Ioanna Kanellopoulou

Perhaps this new trend in Greek olive oil pro­duc­tion is best exem­pli­fied by Ioanna Kanellopoulou, who began her career as a young jour­nal­ist and the mother of two chil­dren. In this first stage of her pro­fes­sional path, Kanelopoulou found her­self work­ing long days for a small salary in a role that didn’t per­mit much extra time with her fam­ily. Looking for her par­tic­u­lar brand of ef zin, Kanelopoulou turned her gaze towards her grandfather’s land, aim­ing to begin pro­duc­ing her own brand of olive oil.

Admitting that, like many of her peers, she knew lit­tle about grow­ing olives, Kanelopoulou reached out to Liris for his sup­port in her endeav­ors. Just a year later, she won a Gold Award at the NYIOOC for her EVOO, My Precious Olive Tree, which she con­tin­ues to sell online.

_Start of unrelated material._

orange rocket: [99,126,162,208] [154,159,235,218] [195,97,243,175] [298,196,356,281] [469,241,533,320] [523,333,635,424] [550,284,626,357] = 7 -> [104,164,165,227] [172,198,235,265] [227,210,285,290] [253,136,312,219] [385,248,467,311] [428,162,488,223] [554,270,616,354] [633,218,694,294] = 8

While there are a mul­ti­tude of new olive farm­ers aris­ing from the ashes of the Greek finan­cial cri­sis, Kanellopoulou embod­ies the traits nec­es­sary to rise to the top of the com­pe­ti­tion. She knows the real poten­tial of her land, the mar­ket, and, most impor­tantly, how to ask for help from those who are well-versed in re-engi­neer­ing a fal­ter­ing olive grove. From this, she was able to cre­ate a high-qual­ity, unique prod­uct.

Among the polit­i­cal and finan­cial wheel­ing and deal­ing that occurs as offi­cials attempt to end Greece’s finan­cial hardhsips, there is a por­tion of the nation’s pop­u­la­tion that has com­mit­ted them­selves to get­ting their hands dirty and find­ing a bet­ter life on their own. The Greek pri­mary sec­tor is not only grow­ing in mon­e­tary value but also in the her­itage it is hand­ing back to a dis­il­lu­sioned pop­u­la­tion.

A piece of land and some seeds can not only pro­vide finan­cial sta­bil­ity and superb prod­ucts, but also a reminder of Greek people’s strength as a whole. In Liris’s own words, in a fast food world there will always be a place for good food, wine and extra vir­gin olive oil.”